_Task to carry out_: An exact reproduction of the data below is expected, free of images.

(Source texts of formatted documents)
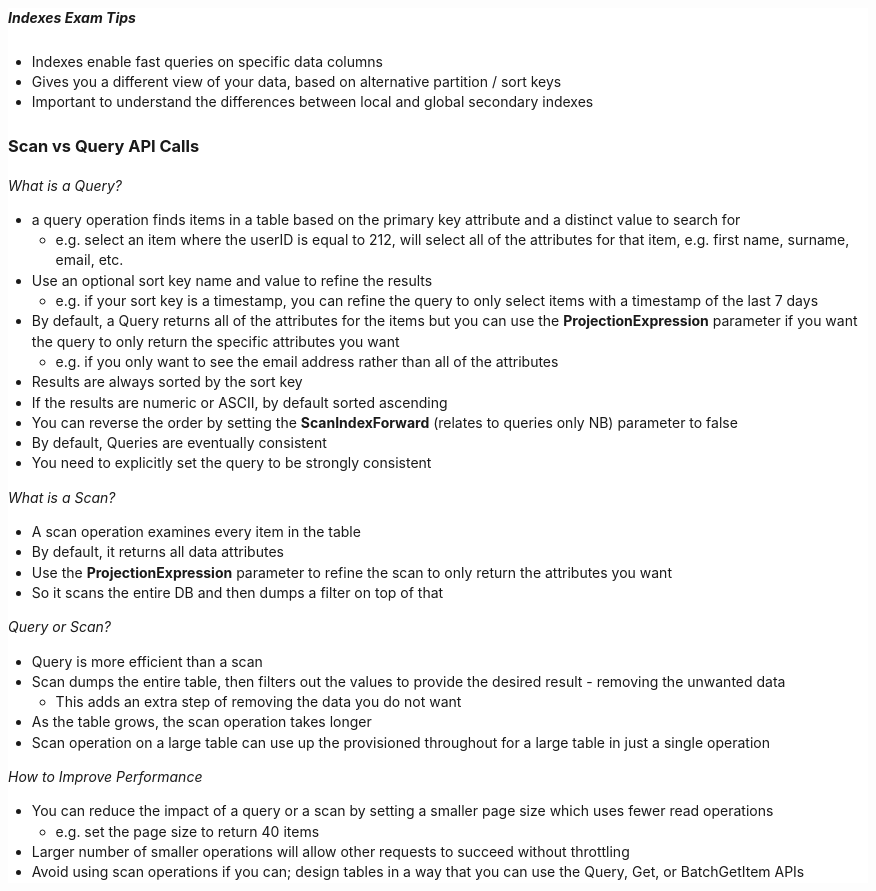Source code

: ##### Indexes Exam Tips

* Indexes enable fast queries on specific data columns
* Gives you a different view of your data, based on alternative partition / sort keys
* Important to understand the differences between local and global secondary indexes



### Scan vs Query API Calls

*What is a Query?*

* a query operation finds items in a table based on the primary key attribute and a distinct value to search for
  * e.g. select an item where the userID is equal to 212, will select all of the attributes for that item, e.g. first name, surname, email, etc.
* Use an optional sort key name and value to refine the results
  * e.g. if your sort key is a timestamp, you can refine the query to only select items with a timestamp of the last 7 days
* By default, a Query returns all of the attributes for the items but you can use the **ProjectionExpression** parameter if you want the query to only return the specific attributes you want
  * e.g. if you only want to see the email address rather than all of the attributes 
* Results are always sorted by the sort key
* If the results are numeric or ASCII, by default sorted ascending
* You can reverse the order by setting the **ScanIndexForward** (relates to queries only NB) parameter to false
* By default, Queries are eventually consistent
* You need to explicitly set the query to be strongly consistent 



*What is a Scan?*

* A scan operation examines every item in the table
* By default, it returns all data attributes
* Use the **ProjectionExpression** parameter to refine the scan to only return the attributes you want
* So it scans the entire DB and then dumps a filter on top of that



*Query or Scan?*

* Query is more efficient than a scan
* Scan dumps the entire table, then filters out the values to provide the desired result - removing the unwanted data
  * This adds an extra step of removing the data you do not want
* As the table grows, the scan operation takes longer
* Scan operation on a large table can use up the provisioned throughout for a large table in just a single operation



*How to Improve Performance*

* You can reduce the impact of a query or a scan by setting a smaller page size which uses fewer read operations
  * e.g. set the page size to return 40 items
* Larger number of smaller operations will allow other requests to succeed without throttling
* Avoid using scan operations if you can; design tables in a way that you can use the Query, Get, or BatchGetItem APIs
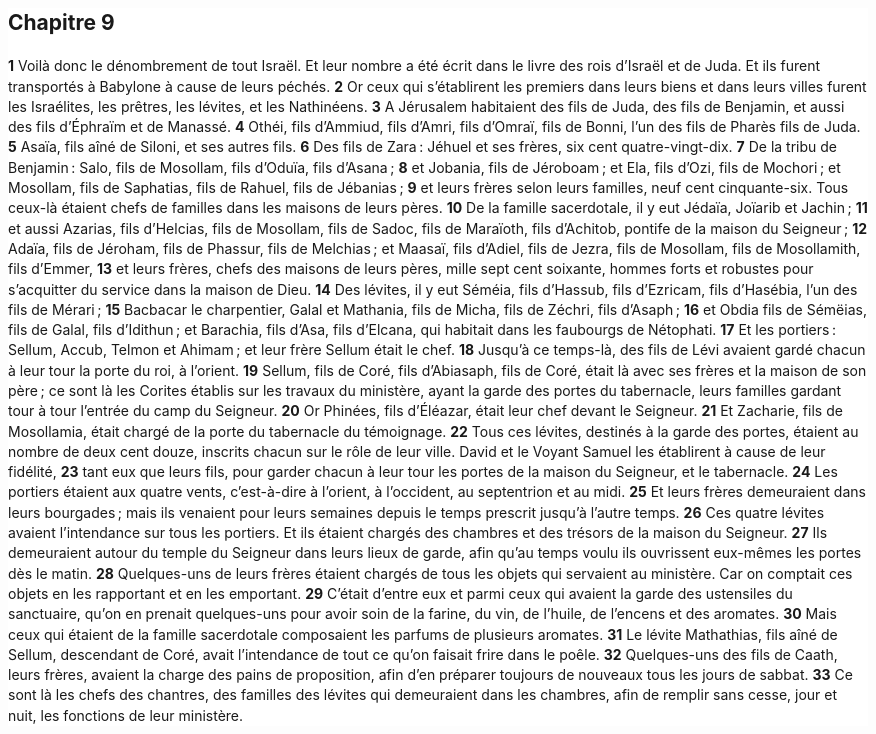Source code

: ## Chapitre 9

**1** Voilà donc le dénombrement de tout Israël. Et leur nombre a été écrit dans le livre des rois d’Israël et de Juda. Et ils furent transportés à Babylone à cause de leurs péchés.
**2** Or ceux qui s’établirent les premiers dans leurs biens et dans leurs villes furent les Israélites, les prêtres, les lévites, et les Nathinéens.
**3** A Jérusalem habitaient des fils de Juda, des fils de Benjamin, et aussi des fils d’Éphraïm et de Manassé.
**4** Othéi, fils d’Ammiud, fils d’Amri, fils d’Omraï, fils de Bonni, l’un des fils de Pharès fils de Juda.
**5** Asaïa, fils aîné de Siloni, et ses autres fils.
**6** Des fils de Zara : Jéhuel et ses frères, six cent quatre-vingt-dix.
**7** De la tribu de Benjamin : Salo, fils de Mosollam, fils d’Oduïa, fils d’Asana ;
**8** et Jobania, fils de Jéroboam ; et Ela, fils d’Ozi, fils de Mochori ; et Mosollam, fils de Saphatias, fils de Rahuel, fils de Jébanias ;
**9** et leurs frères selon leurs familles, neuf cent cinquante-six. Tous ceux-là étaient chefs de familles dans les maisons de leurs pères.
**10** De la famille sacerdotale, il y eut Jédaïa, Joïarib et Jachin ;
**11** et aussi Azarias, fils d’Helcias, fils de Mosollam, fils de Sadoc, fils de Maraïoth, fils d’Achitob, pontife de la maison du Seigneur ;
**12** Adaïa, fils de Jéroham, fils de Phassur, fils de Melchias ; et Maasaï, fils d’Adiel, fils de Jezra, fils de Mosollam, fils de Mosollamith, fils d’Emmer,
**13** et leurs frères, chefs des maisons de leurs pères, mille sept cent soixante, hommes forts et robustes pour s’acquitter du service dans la maison de Dieu.
**14** Des lévites, il y eut Séméia, fils d’Hassub, fils d’Ezricam, fils d’Hasébia, l’un des fils de Mérari ;
**15** Bacbacar le charpentier, Galal et Mathania, fils de Micha, fils de Zéchri, fils d’Asaph ;
**16** et Obdia fils de Sémëias, fils de Galal, fils d’Idithun ; et Barachia, fils d’Asa, fils d’Elcana, qui habitait dans les faubourgs de Nétophati.
**17** Et les portiers : Sellum, Accub, Telmon et Ahimam ; et leur frère Sellum était le chef.
**18** Jusqu’à ce temps-là, des fils de Lévi avaient gardé chacun à leur tour la porte du roi, à l’orient.
**19** Sellum, fils de Coré, fils d’Abiasaph, fils de Coré, était là avec ses frères et la maison de son père ; ce sont là les Corites établis sur les travaux du ministère, ayant la garde des portes du tabernacle, leurs familles gardant tour à tour l’entrée du camp du Seigneur.
**20** Or Phinées, fils d’Éléazar, était leur chef devant le Seigneur.
**21** Et Zacharie, fils de Mosollamia, était chargé de la porte du tabernacle du témoignage.
**22** Tous ces lévites, destinés à la garde des portes, étaient au nombre de deux cent douze, inscrits chacun sur le rôle de leur ville. David et le Voyant Samuel les établirent à cause de leur fidélité,
**23** tant eux que leurs fils, pour garder chacun à leur tour les portes de la maison du Seigneur, et le tabernacle.
**24** Les portiers étaient aux quatre vents, c’est-à-dire à l’orient, à l’occident, au septentrion et au midi.
**25** Et leurs frères demeuraient dans leurs bourgades ; mais ils venaient pour leurs semaines depuis le temps prescrit jusqu’à l’autre temps.
**26** Ces quatre lévites avaient l’intendance sur tous les portiers. Et ils étaient chargés des chambres et des trésors de la maison du Seigneur.
**27** Ils demeuraient autour du temple du Seigneur dans leurs lieux de garde, afin qu’au temps voulu ils ouvrissent eux-mêmes les portes dès le matin.
**28** Quelques-uns de leurs frères étaient chargés de tous les objets qui servaient au ministère. Car on comptait ces objets en les rapportant et en les emportant.
**29** C’était d’entre eux et parmi ceux qui avaient la garde des ustensiles du sanctuaire, qu’on en prenait quelques-uns pour avoir soin de la farine, du vin, de l’huile, de l’encens et des aromates.
**30** Mais ceux qui étaient de la famille sacerdotale composaient les parfums de plusieurs aromates.
**31** Le lévite Mathathias, fils aîné de Sellum, descendant de Coré, avait l’intendance de tout ce qu’on faisait frire dans le poêle.
**32** Quelques-uns des fils de Caath, leurs frères, avaient la charge des pains de proposition, afin d’en préparer toujours de nouveaux tous les jours de sabbat.
**33** Ce sont là les chefs des chantres, des familles des lévites qui demeuraient dans les chambres, afin de remplir sans cesse, jour et nuit, les fonctions de leur ministère.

_Problem solution_:
Source code

: ##### Indexes Exam Tips

* Indexes enable fast queries on specific data columns
* Gives you a different view of your data, based on alternative partition / sort keys
* Important to understand the differences between local and global secondary indexes



### Scan vs Query API Calls

*What is a Query?*

* a query operation finds items in a table based on the primary key attribute and a distinct value to search for
  * e.g. select an item where the userID is equal to 212, will select all of the attributes for that item, e.g. first name, surname, email, etc.
* Use an optional sort key name and value to refine the results
  * e.g. if your sort key is a timestamp, you can refine the query to only select items with a timestamp of the last 7 days
* By default, a Query returns all of the attributes for the items but you can use the **ProjectionExpression** parameter if you want the query to only return the specific attributes you want
  * e.g. if you only want to see the email address rather than all of the attributes 
* Results are always sorted by the sort key
* If the results are numeric or ASCII, by default sorted ascending
* You can reverse the order by setting the **ScanIndexForward** (relates to queries only NB) parameter to false
* By default, Queries are eventually consistent
* You need to explicitly set the query to be strongly consistent 



*What is a Scan?*

* A scan operation examines every item in the table
* By default, it returns all data attributes
* Use the **ProjectionExpression** parameter to refine the scan to only return the attributes you want
* So it scans the entire DB and then dumps a filter on top of that



*Query or Scan?*

* Query is more efficient than a scan
* Scan dumps the entire table, then filters out the values to provide the desired result - removing the unwanted data
  * This adds an extra step of removing the data you do not want
* As the table grows, the scan operation takes longer
* Scan operation on a large table can use up the provisioned throughout for a large table in just a single operation



*How to Improve Performance*

* You can reduce the impact of a query or a scan by setting a smaller page size which uses fewer read operations
  * e.g. set the page size to return 40 items
* Larger number of smaller operations will allow other requests to succeed without throttling
* Avoid using scan operations if you can; design tables in a way that you can use the Query, Get, or BatchGetItem APIs
Source code

: ## Chapitre 9

**1** Voilà donc le dénombrement de tout Israël. Et leur nombre a été écrit dans le livre des rois d’Israël et de Juda. Et ils furent transportés à Babylone à cause de leurs péchés.
**2** Or ceux qui s’établirent les premiers dans leurs biens et dans leurs villes furent les Israélites, les prêtres, les lévites, et les Nathinéens.
**3** A Jérusalem habitaient des fils de Juda, des fils de Benjamin, et aussi des fils d’Éphraïm et de Manassé.
**4** Othéi, fils d’Ammiud, fils d’Amri, fils d’Omraï, fils de Bonni, l’un des fils de Pharès fils de Juda.
**5** Asaïa, fils aîné de Siloni, et ses autres fils.
**6** Des fils de Zara : Jéhuel et ses frères, six cent quatre-vingt-dix.
**7** De la tribu de Benjamin : Salo, fils de Mosollam, fils d’Oduïa, fils d’Asana ;
**8** et Jobania, fils de Jéroboam ; et Ela, fils d’Ozi, fils de Mochori ; et Mosollam, fils de Saphatias, fils de Rahuel, fils de Jébanias ;
**9** et leurs frères selon leurs familles, neuf cent cinquante-six. Tous ceux-là étaient chefs de familles dans les maisons de leurs pères.
**10** De la famille sacerdotale, il y eut Jédaïa, Joïarib et Jachin ;
**11** et aussi Azarias, fils d’Helcias, fils de Mosollam, fils de Sadoc, fils de Maraïoth, fils d’Achitob, pontife de la maison du Seigneur ;
**12** Adaïa, fils de Jéroham, fils de Phassur, fils de Melchias ; et Maasaï, fils d’Adiel, fils de Jezra, fils de Mosollam, fils de Mosollamith, fils d’Emmer,
**13** et leurs frères, chefs des maisons de leurs pères, mille sept cent soixante, hommes forts et robustes pour s’acquitter du service dans la maison de Dieu.
**14** Des lévites, il y eut Séméia, fils d’Hassub, fils d’Ezricam, fils d’Hasébia, l’un des fils de Mérari ;
**15** Bacbacar le charpentier, Galal et Mathania, fils de Micha, fils de Zéchri, fils d’Asaph ;
**16** et Obdia fils de Sémëias, fils de Galal, fils d’Idithun ; et Barachia, fils d’Asa, fils d’Elcana, qui habitait dans les faubourgs de Nétophati.
**17** Et les portiers : Sellum, Accub, Telmon et Ahimam ; et leur frère Sellum était le chef.
**18** Jusqu’à ce temps-là, des fils de Lévi avaient gardé chacun à leur tour la porte du roi, à l’orient.
**19** Sellum, fils de Coré, fils d’Abiasaph, fils de Coré, était là avec ses frères et la maison de son père ; ce sont là les Corites établis sur les travaux du ministère, ayant la garde des portes du tabernacle, leurs familles gardant tour à tour l’entrée du camp du Seigneur.
**20** Or Phinées, fils d’Éléazar, était leur chef devant le Seigneur.
**21** Et Zacharie, fils de Mosollamia, était chargé de la porte du tabernacle du témoignage.
**22** Tous ces lévites, destinés à la garde des portes, étaient au nombre de deux cent douze, inscrits chacun sur le rôle de leur ville. David et le Voyant Samuel les établirent à cause de leur fidélité,
**23** tant eux que leurs fils, pour garder chacun à leur tour les portes de la maison du Seigneur, et le tabernacle.
**24** Les portiers étaient aux quatre vents, c’est-à-dire à l’orient, à l’occident, au septentrion et au midi.
**25** Et leurs frères demeuraient dans leurs bourgades ; mais ils venaient pour leurs semaines depuis le temps prescrit jusqu’à l’autre temps.
**26** Ces quatre lévites avaient l’intendance sur tous les portiers. Et ils étaient chargés des chambres et des trésors de la maison du Seigneur.
**27** Ils demeuraient autour du temple du Seigneur dans leurs lieux de garde, afin qu’au temps voulu ils ouvrissent eux-mêmes les portes dès le matin.
**28** Quelques-uns de leurs frères étaient chargés de tous les objets qui servaient au ministère. Car on comptait ces objets en les rapportant et en les emportant.
**29** C’était d’entre eux et parmi ceux qui avaient la garde des ustensiles du sanctuaire, qu’on en prenait quelques-uns pour avoir soin de la farine, du vin, de l’huile, de l’encens et des aromates.
**30** Mais ceux qui étaient de la famille sacerdotale composaient les parfums de plusieurs aromates.
**31** Le lévite Mathathias, fils aîné de Sellum, descendant de Coré, avait l’intendance de tout ce qu’on faisait frire dans le poêle.
**32** Quelques-uns des fils de Caath, leurs frères, avaient la charge des pains de proposition, afin d’en préparer toujours de nouveaux tous les jours de sabbat.
**33** Ce sont là les chefs des chantres, des familles des lévites qui demeuraient dans les chambres, afin de remplir sans cesse, jour et nuit, les fonctions de leur ministère.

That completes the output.